### GIVEN REQUEST
Reproduce verbatim the material that opens with the line containing "Page size: 1241x1754." and closes with the line containing "text 1. T v", both of those lines included.

### MATERIAL
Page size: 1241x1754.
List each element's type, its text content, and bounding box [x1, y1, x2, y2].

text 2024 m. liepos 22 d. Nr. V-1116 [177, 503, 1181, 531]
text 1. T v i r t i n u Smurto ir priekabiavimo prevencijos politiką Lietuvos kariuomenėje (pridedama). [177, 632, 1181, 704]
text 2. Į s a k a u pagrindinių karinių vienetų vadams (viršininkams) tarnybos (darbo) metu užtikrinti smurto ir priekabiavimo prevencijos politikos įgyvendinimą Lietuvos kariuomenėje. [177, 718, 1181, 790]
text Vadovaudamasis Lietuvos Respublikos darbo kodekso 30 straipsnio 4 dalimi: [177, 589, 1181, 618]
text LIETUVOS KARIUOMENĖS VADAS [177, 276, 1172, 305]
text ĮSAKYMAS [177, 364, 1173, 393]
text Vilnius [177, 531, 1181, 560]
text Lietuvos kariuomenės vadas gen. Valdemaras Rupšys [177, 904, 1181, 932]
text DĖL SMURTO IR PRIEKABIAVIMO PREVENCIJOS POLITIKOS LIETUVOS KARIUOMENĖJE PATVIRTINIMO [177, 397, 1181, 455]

---

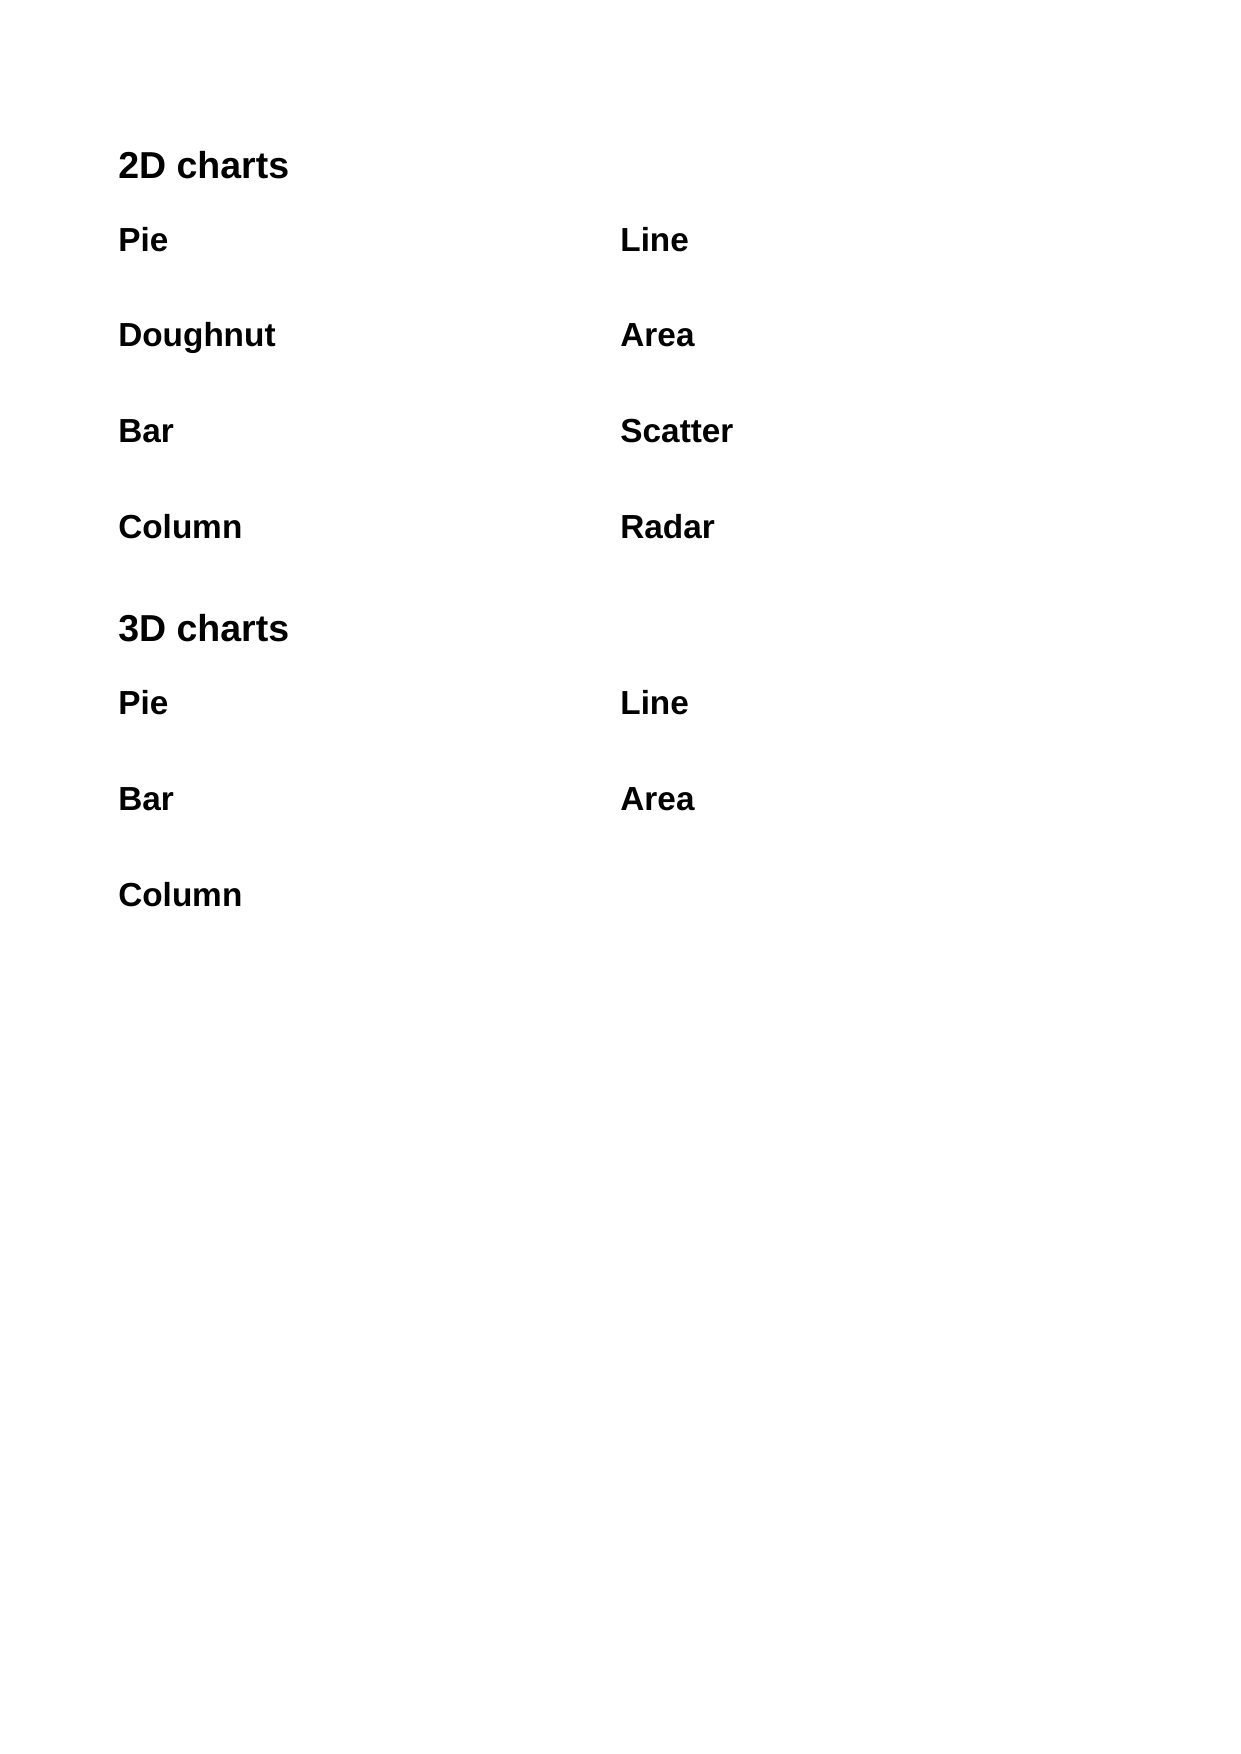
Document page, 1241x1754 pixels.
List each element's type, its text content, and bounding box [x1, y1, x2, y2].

### SOLUTION TO THIS TASK
Page size: 1241x1754.
List each element's type, its text content, and bounding box [x1, y1, x2, y2].

text 2024 m. liepos 22 d. Nr. V-1116 [177, 503, 1181, 531]
text 1. T v i r t i n u Smurto ir priekabiavimo prevencijos politiką Lietuvos kariuomenėje (pridedama). [177, 632, 1181, 704]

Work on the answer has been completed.